Snap cuts 1,000 jobs as AI writes 65% of its new code — Snapchat’s parent company announced layoffs of 16% of its workforce on April 15, with CEO Evan Spiegel calling the moment a “crucible” for the company. In an internal memo, Snap disclosed that AI now generates more than 65% of all new code shipped — the immediate trigger for eliminating roles across software engineering, data science, and product management. The cuts are projected to reduce Snap’s annualized cost base by more than $500 million in the second half of 2026 (TechCrunch).

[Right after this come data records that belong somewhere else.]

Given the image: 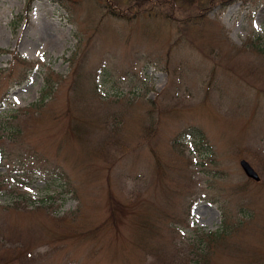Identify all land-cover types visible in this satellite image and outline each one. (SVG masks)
Instances as JSON below:
<instances>
[{
    "label": "rangeland",
    "instance_id": "rangeland-1",
    "mask_svg": "<svg viewBox=\"0 0 264 264\" xmlns=\"http://www.w3.org/2000/svg\"><path fill=\"white\" fill-rule=\"evenodd\" d=\"M0 264H264V0H0Z\"/></svg>",
    "mask_w": 264,
    "mask_h": 264
},
{
    "label": "water",
    "instance_id": "water-1",
    "mask_svg": "<svg viewBox=\"0 0 264 264\" xmlns=\"http://www.w3.org/2000/svg\"><path fill=\"white\" fill-rule=\"evenodd\" d=\"M239 164H240V167L243 170L244 174L248 178L253 179L256 182L259 181V177H258L257 173L253 170V168L245 160H241L239 162Z\"/></svg>",
    "mask_w": 264,
    "mask_h": 264
},
{
    "label": "bare ground",
    "instance_id": "bare-ground-1",
    "mask_svg": "<svg viewBox=\"0 0 264 264\" xmlns=\"http://www.w3.org/2000/svg\"><path fill=\"white\" fill-rule=\"evenodd\" d=\"M50 42H51L52 44H58V43H59V41L56 40V39H51Z\"/></svg>",
    "mask_w": 264,
    "mask_h": 264
},
{
    "label": "trees",
    "instance_id": "trees-1",
    "mask_svg": "<svg viewBox=\"0 0 264 264\" xmlns=\"http://www.w3.org/2000/svg\"><path fill=\"white\" fill-rule=\"evenodd\" d=\"M29 7H27V11H29V9H28ZM43 100H44V98H43Z\"/></svg>",
    "mask_w": 264,
    "mask_h": 264
}]
</instances>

Nebraska Supreme Court suspends attorney over 57 AI hallucinations — Omaha attorney Greg Lake received an indefinite suspension from the Nebraska Supreme Court on April 15 after his appellate brief in a divorce case contained 57 defective citations out of 63, including 20 fully fabricated case references that do not exist in any jurisdiction. Lake initially told the court he had submitted the wrong file while traveling, then admitted to using AI. The court’s unanimous opinion is the first bar discipline action in the U.S. to result in full practice suspension over AI-generated filing errors (WOWT).

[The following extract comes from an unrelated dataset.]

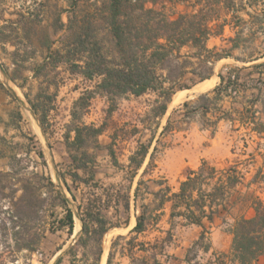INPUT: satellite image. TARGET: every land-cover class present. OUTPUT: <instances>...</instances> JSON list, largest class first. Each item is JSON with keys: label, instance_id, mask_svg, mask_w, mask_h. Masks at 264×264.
<instances>
[{"label": "trees", "instance_id": "1", "mask_svg": "<svg viewBox=\"0 0 264 264\" xmlns=\"http://www.w3.org/2000/svg\"><path fill=\"white\" fill-rule=\"evenodd\" d=\"M258 1L73 0L67 22L62 20L60 12L56 31H65V36L61 39L62 46L53 48L54 41L46 38L44 45L47 53L43 62L34 68L33 76L40 77L49 66L57 68L64 64L70 73L80 74L89 80L99 78L95 88L87 90L75 102L72 123L64 134L71 157L70 175L73 182L89 185L96 179L95 156L89 152L88 146L91 139L98 142L99 136L106 131V123L96 125L81 120L95 93L108 96L114 101L117 96H141L154 92L157 97L151 110L152 116L163 117L167 114L168 103L174 93L216 75L219 82L212 90L201 94L193 102L186 100L182 103V107L186 108L182 120L189 122L196 113L201 112L207 116L215 109L221 112L215 119H209L208 125L212 127V133L217 131L219 122L225 119L251 125V130L264 139V120L258 116L259 113L264 114V88L258 84H264V39L260 40L264 36V8L261 11L255 8ZM80 2L86 3V6L81 8ZM177 4H185L187 10L176 14L171 9ZM26 9V12H19V18L15 20L4 19L5 23L0 26V42H12V35L16 33L19 39L31 43L30 34L42 23L44 15L41 10L29 7ZM239 11H244L248 18L238 15ZM227 25L232 28L233 34L224 37ZM213 37H221L222 43L211 46L209 42ZM15 52L20 55L18 48ZM226 58H234L248 65H242L228 73L223 70L216 71L218 62ZM14 61L15 64L19 63L16 58ZM246 67L254 68L259 73V78L252 79L256 81L252 86L256 92L250 95L246 94L248 84L240 81V69ZM18 77L11 76L13 80ZM243 92V100L233 101L230 110L220 105L226 96L233 97ZM51 99L52 95L42 96L40 93L35 99H30L45 131L49 121V107L45 106V101ZM115 107L114 103L111 104L108 108L109 114ZM181 129L183 127L173 125L169 117L161 134ZM141 131L135 125L132 134ZM154 140L155 134L148 142L139 140L137 148L129 156V162L125 166L128 168V186L103 187L104 192L100 194L91 190L90 195L79 204L82 228L75 243L58 257L55 264H60L65 254L71 255L72 264H101L105 234L114 227L123 226V223L114 222L107 216L105 210L110 207H114L117 212L122 207L127 213L134 207L136 225L129 234L135 232L136 235L127 241L130 264H152L146 256H138L136 250L154 249L159 250L156 254H165L172 233L169 231L165 238L154 243L138 241L137 235L143 233L151 221L157 222L158 211L168 201H172L173 217L182 216L187 224L203 227L200 238L189 249V253L194 247H200L204 251L210 249V244L206 241L210 226L205 220L213 222L219 212L229 211L237 200L233 189L244 183L245 174L236 166L219 169L204 161L198 169H189L185 179L180 182L179 189L172 191L166 179L144 180V176L150 170L154 171L157 166L155 160L158 144L151 151ZM116 141L117 136L113 134L111 142L105 147L113 158V163L120 166ZM40 155L43 156V153L40 152ZM141 170V178L138 179L132 195L135 178ZM80 171L86 176L81 175ZM259 176L264 177L263 168L257 170L246 186L258 183ZM149 181L161 187L153 190ZM51 184L54 185L53 182ZM66 184L76 199L68 182ZM95 186L101 187L98 182H95ZM110 188L115 192L109 194ZM59 194L64 214L55 218L56 225L51 229H66L69 236H72L75 212L69 205V198L61 191ZM150 195L152 199H149ZM249 199L254 214L242 215L228 228L232 234V243L227 253L219 254L216 258L220 264H226L227 260L233 264H264L261 261V256L264 255V200L254 193L250 194ZM130 220L127 217L125 226L130 224ZM123 237L124 235L119 234L113 240L107 264H112L115 246ZM80 249L83 250L81 256ZM187 260L191 262L188 255Z\"/></svg>", "mask_w": 264, "mask_h": 264}, {"label": "rangeland", "instance_id": "2", "mask_svg": "<svg viewBox=\"0 0 264 264\" xmlns=\"http://www.w3.org/2000/svg\"><path fill=\"white\" fill-rule=\"evenodd\" d=\"M72 2L73 0H0V26L5 23L4 19L19 18V12H26L27 7L41 10L44 15L42 23L30 34L31 43L19 39L16 33L12 35V42H0V88L7 94L6 98L0 100V264H55L58 257L75 243L79 233L69 236L66 229H51L56 225L55 218L64 214L59 191L70 200L69 205L75 212L76 226V219L80 218L79 204L90 195L91 190H96L100 194L104 192L103 187L115 185L119 188L130 184L127 179L128 168L125 167L129 162V156L137 148L139 140L148 142L153 134L155 140L151 151L158 144L155 160L157 166L154 171L150 170L144 176V180L160 179V176L169 174L173 183H176L185 167L200 159L214 162L219 169L236 166L245 174V180L237 187V192H234L237 196L238 192L243 196V201L236 207L235 212L237 215L241 213L253 215L250 194L254 193L264 200V177L259 176L258 183L251 184L250 187L246 184L261 166L259 151H264V139L251 130V125L224 119L219 122L217 132L212 133V127L208 125L209 119H215L221 112L215 109L207 116L198 112L191 121L182 120L183 111L186 110L182 103L186 100L193 102L201 94L212 90L219 82L216 75V78L214 76L211 78L212 83L207 90L199 93L189 91L183 100L170 106L174 93L168 103L167 114L163 117L152 116L151 110L157 97L154 92L141 96H117L114 101L108 96L95 93L81 120L96 125L106 123V131L99 136L98 142L91 139L88 146L89 152L95 156L96 179L89 185L73 182L70 175L71 157L64 134L72 123L75 102L87 90L94 89L99 78L89 80L80 74L70 73L64 64L57 68L49 66L40 77L33 76L34 68L43 62L47 53V47L44 45L46 38L54 41L53 48L62 46L61 39L65 36V31H56L57 17L61 12L62 20L67 22ZM85 6L86 3L80 2L81 8ZM255 8L261 11L264 8V0H259ZM249 9L253 10L252 7ZM171 10L177 14L187 10V7L185 4H177ZM237 14L248 18L244 11ZM232 34V28L227 25L224 37ZM263 39L264 36H261L260 40ZM209 43L211 46L220 45L222 38L213 37ZM17 48L20 55H16ZM15 58L19 60L18 64H15ZM242 65L248 64L238 62L234 58H226L218 62L216 71L223 70L228 73ZM240 73V81L248 84L246 90L256 92L252 87L256 81L252 79L259 78V73L251 67L240 69ZM13 75H18V79L13 80L11 78ZM197 84L181 90L192 89ZM258 84L264 88V84ZM39 93L42 96L52 95L51 100L45 101V106L49 107L46 131L30 102V99H35ZM243 94L244 92L233 97L227 96L220 105L230 110L233 101L243 100ZM113 103L116 107L109 114L108 108ZM175 109L177 111H174ZM258 116L261 118L264 114ZM169 117L173 125L193 129L188 132L174 130L162 135L161 132ZM135 125L142 131L132 134ZM202 128L210 131L204 132ZM113 134L117 136L115 148L120 166L113 163V158L105 147L111 142ZM80 174L86 176L83 171H80ZM141 174L142 170L135 178L132 195ZM66 182L76 195V199L73 198ZM95 182L101 187L97 188ZM109 192L112 194L115 191L110 188ZM105 213L112 221L123 223V226L114 227L105 234L104 252L108 247L109 255L113 240L122 234L124 237L115 246L112 264H130L127 241L136 234L128 233L129 228L125 226V220L130 217L133 222L136 219V211L132 207L127 213L121 207L117 212L114 207H110ZM233 223L234 221H230V225L225 227L228 228ZM137 236L138 241H149L150 238L145 234ZM82 251L80 249L79 256L82 255ZM137 251L138 256H146L152 264H169L168 261L170 264H179L171 255L156 254L159 250ZM188 256L191 258V264L208 262L200 247H194ZM263 260L264 255L261 256V261ZM60 264H72L71 255L65 254Z\"/></svg>", "mask_w": 264, "mask_h": 264}, {"label": "crops", "instance_id": "3", "mask_svg": "<svg viewBox=\"0 0 264 264\" xmlns=\"http://www.w3.org/2000/svg\"><path fill=\"white\" fill-rule=\"evenodd\" d=\"M251 90H246V94L250 95ZM7 94L3 92V90L0 88V100L2 98H6ZM227 97V96H226ZM225 97V98H226ZM226 100V99H225ZM223 100V101H225ZM222 101V102H223ZM260 107V106H259ZM232 108V106H231ZM262 114V113H259ZM262 120H264V117H261ZM225 120V119H224ZM230 121V120H225ZM232 122V121H230ZM236 122V121H235ZM193 128L190 129H181V130H175L177 132H188L191 131ZM204 132L210 131L207 128H202ZM217 132V131H216ZM264 151L260 152L259 155L261 156V166L259 168H263L264 170ZM193 157V156H192ZM208 161L206 159H200L199 161L187 165L185 167V171L180 175L179 178H177V182L173 183L172 178L169 174L162 175L160 178L166 179L167 184H169L172 187V191H177L179 189L180 182L185 179V174L189 169H198L199 166L204 162ZM210 164L217 165L214 162L208 161ZM151 188L153 190H158L161 186L157 185L156 183L149 181ZM154 184V186L152 185ZM239 186V185H238ZM237 186V187H238ZM233 189V192H237L236 189ZM239 193V196L235 195L237 197V200L235 204L229 209V211H221L219 212L213 222H209L205 220L206 224L210 226V233L207 236L206 241L210 244V249L208 251H204L202 248V252L205 254V256L208 258L207 263H199V264H220L216 258L219 254L227 253L230 250L231 243H232V234L228 231V228L225 226L230 225V221H236L238 218H240L242 215H246L244 213H241L240 215H237L235 212L236 207H238L239 203L243 201V196H241V193ZM152 195H150L149 199H152ZM149 199H147L149 201ZM146 200V201H147ZM159 212V219L157 222L151 221L147 225V229L140 234H145L146 237H150L149 241L154 243L156 240H162L165 238L170 231L172 233V238L169 241V243L166 245L165 249V255H171V258L174 257V260L178 262L179 264H191L187 260V255L189 253V249L195 244V242L200 238L203 227L197 224H187L186 220L182 216H172V201H168L164 207L158 211ZM248 216V215H247ZM132 224V219L130 221V224L127 226L129 228L128 233L131 232L133 227L136 225V223L129 227ZM132 234H136L135 232H132ZM162 255V254H161ZM227 260V259H226ZM264 262V260H263ZM170 264L171 262L168 261ZM175 264V263H174ZM226 264H233L230 261H226Z\"/></svg>", "mask_w": 264, "mask_h": 264}, {"label": "bare ground", "instance_id": "4", "mask_svg": "<svg viewBox=\"0 0 264 264\" xmlns=\"http://www.w3.org/2000/svg\"><path fill=\"white\" fill-rule=\"evenodd\" d=\"M214 77L216 78V76H214ZM211 83H212V79H206V80L200 82L199 84H197L196 86H194L192 89L180 90V91L176 92L174 94V96H173V100L170 103V106H172V105L180 102L181 100H183L187 96L189 91L190 92L193 91V92L199 93V92H202L204 90H207L210 87ZM135 223H136V219L133 220V222L130 225V227H132ZM81 228H82L81 219L79 217H77L76 226H75V232L76 233L79 232L81 230ZM108 251H109L108 247H106L101 264H107Z\"/></svg>", "mask_w": 264, "mask_h": 264}, {"label": "water", "instance_id": "5", "mask_svg": "<svg viewBox=\"0 0 264 264\" xmlns=\"http://www.w3.org/2000/svg\"><path fill=\"white\" fill-rule=\"evenodd\" d=\"M74 235H76V232L74 231Z\"/></svg>", "mask_w": 264, "mask_h": 264}]
</instances>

Anthropic secures 3.5 gigawatts of TPU compute from Google and Broadcom — A week before shipping Opus 4.7, Anthropic disclosed an expanded partnership with Google and Broadcom that will deliver approximately 3.5 gigawatts of next-generation TPU capacity starting in 2027, on top of roughly 1 gigawatt already committed for 2026. Mizuho analysts estimated that Broadcom would record $21 billion in AI revenue from Anthropic in 2026 and $42 billion in 2027 under the terms of the agreement — a figure that, if accurate, would make Anthropic Broadcom’s single largest AI customer (TechCrunch).

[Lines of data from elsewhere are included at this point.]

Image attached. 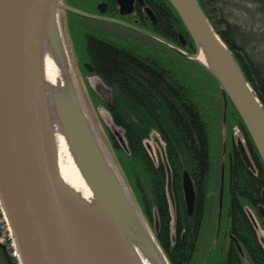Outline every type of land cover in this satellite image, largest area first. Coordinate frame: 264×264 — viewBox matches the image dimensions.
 Here are the masks:
<instances>
[{
	"label": "trees",
	"instance_id": "trees-1",
	"mask_svg": "<svg viewBox=\"0 0 264 264\" xmlns=\"http://www.w3.org/2000/svg\"><path fill=\"white\" fill-rule=\"evenodd\" d=\"M70 5L91 11L100 0H68ZM109 15H113L115 0H106ZM213 29L232 52L244 78L252 87L264 108V40L256 53L249 44L246 31L229 21L224 12V0H196ZM264 9V0H250ZM156 21L146 22L145 30L164 39L186 53L193 54L191 40L174 9L167 0H145ZM77 19L81 57L90 61L96 74L111 89V99L105 106L111 119L122 130L127 147L125 173L130 179L141 209L147 217L157 214L159 241L165 246L171 221L167 194L165 164L155 163L145 145L152 133L164 144L163 151L170 169L171 189L177 203L176 242L168 257L171 264H192L197 256V216L185 217L182 201V172L186 170L196 184L199 199L212 176L213 145L208 131L220 129L222 101L220 84L204 65L190 59L156 38L114 21L88 20L68 12ZM180 35L186 44L182 46ZM216 97V109L211 103ZM229 125L240 127L251 145L258 172L248 170L235 154L231 165L234 232L251 264H264V249L241 207L247 199L257 202L264 186V167L241 122L239 114L228 100ZM112 140V138H111ZM219 140V139H218ZM114 144V140H112ZM229 146V142L227 144ZM229 149V148H228ZM184 229L182 239L181 231ZM200 255V254H199ZM206 251L198 264H208ZM8 261V258H7ZM229 263H236L232 251Z\"/></svg>",
	"mask_w": 264,
	"mask_h": 264
},
{
	"label": "water",
	"instance_id": "water-1",
	"mask_svg": "<svg viewBox=\"0 0 264 264\" xmlns=\"http://www.w3.org/2000/svg\"><path fill=\"white\" fill-rule=\"evenodd\" d=\"M133 1L117 0L119 14L131 13ZM167 1L182 22L194 53L187 54L152 33L146 34L190 59H197L200 42L205 45L211 64L200 63L220 84L223 116L229 98L264 167V108L259 98L198 2ZM60 5V0H0V206L19 264H135L115 222L114 206L93 150H85L83 160L110 215L107 224L90 226L59 176L43 86L42 48L50 13ZM105 6V3L97 5L100 13ZM145 9L153 18V12ZM179 38L185 45L183 36ZM84 66L92 72L91 63L85 62ZM237 143L245 165L253 169L243 143L239 139ZM231 159L229 153V183ZM163 161L170 194V170L164 153ZM223 175L221 166L218 217ZM182 188L190 213L194 191L186 170L182 172ZM261 198L259 208L263 209L264 189Z\"/></svg>",
	"mask_w": 264,
	"mask_h": 264
},
{
	"label": "bare ground",
	"instance_id": "bare-ground-1",
	"mask_svg": "<svg viewBox=\"0 0 264 264\" xmlns=\"http://www.w3.org/2000/svg\"><path fill=\"white\" fill-rule=\"evenodd\" d=\"M196 58L198 62L211 64L208 51L202 42ZM42 76L59 176L77 209L92 227H98L100 222L107 224L110 221V215L83 160V152L90 149L99 162L114 206L115 222L134 263L168 264L99 145L74 82L55 12L50 13L44 33Z\"/></svg>",
	"mask_w": 264,
	"mask_h": 264
},
{
	"label": "rangeland",
	"instance_id": "rangeland-1",
	"mask_svg": "<svg viewBox=\"0 0 264 264\" xmlns=\"http://www.w3.org/2000/svg\"><path fill=\"white\" fill-rule=\"evenodd\" d=\"M223 6L227 19L240 25L242 29L246 31L247 37H249L248 40L250 41L249 44L253 46L254 51L258 53L262 48L264 40V9L261 10L258 4L250 0H224ZM59 7L60 6L55 9V13L60 38L66 52V57L69 62L76 88L89 116L99 145L105 154L106 159L112 165L115 175L121 182L131 204L137 210L148 232L153 235L154 242L159 248L162 256L166 259L168 264H171L165 252L156 240L153 221L146 218L141 209V205L137 200L132 183L125 173L124 158L127 155L125 139L123 137L122 130L114 125L105 106L106 102H109L111 99V89L95 72H88L84 66V63L87 61L81 57V41L78 39L80 31L78 30L76 23L77 19H72V17L66 15L58 9ZM179 49L185 52L182 48ZM215 94L216 93L209 96L211 97V103L213 104L214 109H216ZM221 108V114H216L221 120V123L219 124L220 129L211 130V127L213 126V119H209L210 125H208V131L213 145V156L218 158V161L214 163L212 176L208 183V202L206 204V217L208 218L215 216L217 213L221 166H223L224 169L223 182L226 185L229 175L228 154L231 150L230 147L232 143H236L238 139L243 142V137L245 136V133L239 126L233 124L230 128L227 127L229 125V121L227 120L228 105L225 116H223V104ZM111 138L114 140V144ZM144 142L153 161L155 163L162 161L164 144L159 136L156 133H152L151 136ZM228 142L229 146H227ZM172 209L171 202H169L171 216H173ZM246 212L247 216L254 224L258 241L264 249V221H258L257 215L252 210L247 208ZM15 255L16 252L14 249L13 239L11 237L7 220L0 206V264H19ZM197 257V260H195L193 264L199 263L200 255ZM242 261L243 264H251L245 256Z\"/></svg>",
	"mask_w": 264,
	"mask_h": 264
},
{
	"label": "flooded vegetation",
	"instance_id": "flooded-vegetation-1",
	"mask_svg": "<svg viewBox=\"0 0 264 264\" xmlns=\"http://www.w3.org/2000/svg\"><path fill=\"white\" fill-rule=\"evenodd\" d=\"M61 5L58 8L62 12H64L66 15H68V12H71L72 14L78 16L79 18L83 19H88V20H98V21H103V22H110L114 21L118 24L121 25H126L136 31H140L143 33H146L145 30V25L146 22L153 23L156 21L155 14L153 12L154 17L151 18L149 14L146 12V7L147 4L145 0H134L133 1V10L131 13L126 14V15H120L118 12V4L117 0H115V11L113 15H109V4L106 0H100L96 2L94 9L91 11L87 10H79L75 7H72L69 3L68 0H60ZM99 3H105V7L102 8L104 10L103 13H100L97 5ZM71 6V7H70ZM67 8L71 9L68 10ZM149 8V7H148ZM150 33V32H149ZM154 35V34H153ZM186 44V43H185ZM87 62L90 63L88 60ZM93 66V65H92ZM90 72V71H88ZM95 72V69L93 67L92 73ZM238 141V140H237ZM232 143L231 145V150L230 154L232 159L234 158V155L236 154L241 162L244 164V166L248 169L251 170L252 173L257 174L258 169H257V163L255 156L253 154L251 145L249 143V140L246 136L243 137V145L247 151V154L253 164V169L247 167L245 165V162L239 152L238 149V143ZM241 141V140H240ZM253 145V144H252ZM164 153V151H163ZM232 159H231V165H232ZM164 162V161H163ZM229 164V160H228ZM166 169V168H165ZM170 170V169H169ZM167 176V174H166ZM190 176V175H189ZM191 178V177H190ZM192 180V178H191ZM192 186H193V191H194V203L193 207L190 213L187 212L186 207H185V198H184V191L182 188V180H181V188H182V201H183V208H184V213L185 217L187 219L193 218L197 216L198 219V231H197V246H198V252L197 256L202 254L203 252L206 251V255L208 256V264H232L227 261V254L229 251H232L236 258L237 262L234 264H243V257H246V253L242 249L241 243L238 240L237 234L234 232L233 228V220H232V215H231V208L233 205V194H232V184L229 183V178L228 182L225 183L223 182V192H222V204H221V210H220V216L218 217V200H217V213L215 216L212 217H206V204L208 202V191L209 188L207 185L203 193L200 194L201 198L199 199V192L197 189L196 184L192 180ZM219 188L218 187V196H219ZM264 189V186L260 189L259 192V200L257 202H253L249 199L245 201L242 204L241 210L243 214L246 216L248 222L251 224L252 228L255 231L254 224L252 220L247 216L246 209H250L258 217V221L260 220L261 222L264 221V207L263 209H260V205L262 204V190ZM167 194H168V200L171 202L172 205V210H173V216H171V221H170V226H169V232H168V242L164 246L158 239V235L160 232V225L158 221L157 214L154 212L152 217H147L146 218L150 221H153L154 224V235L156 237L157 242L165 252L166 256L168 257L169 252L172 251L173 246L175 245L176 242V229H177V203H176V197L172 192L169 194L168 188H167ZM213 219V221H212ZM212 221V222H211ZM172 229V232H171ZM184 233V229L181 231L180 234V239H182ZM256 234V231H255ZM195 257L192 259V264L197 260L198 257ZM247 258V257H246ZM169 259V257H168ZM171 261V260H169ZM184 264V263H183Z\"/></svg>",
	"mask_w": 264,
	"mask_h": 264
}]
</instances>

Meta building photorealistic AI avatar of Zuckerberg for employees — The Financial Times reported on April 14 that Mark Zuckerberg is personally spending five to ten hours per week developing a photorealistic AI clone of himself, trained on photos, voice recordings, and his public statements on company strategy, intended to “engage with employees in his stead.” If the internal deployment succeeds, Meta plans to commercialize the underlying technology to creators and public figures, according to the report (PetaPixel).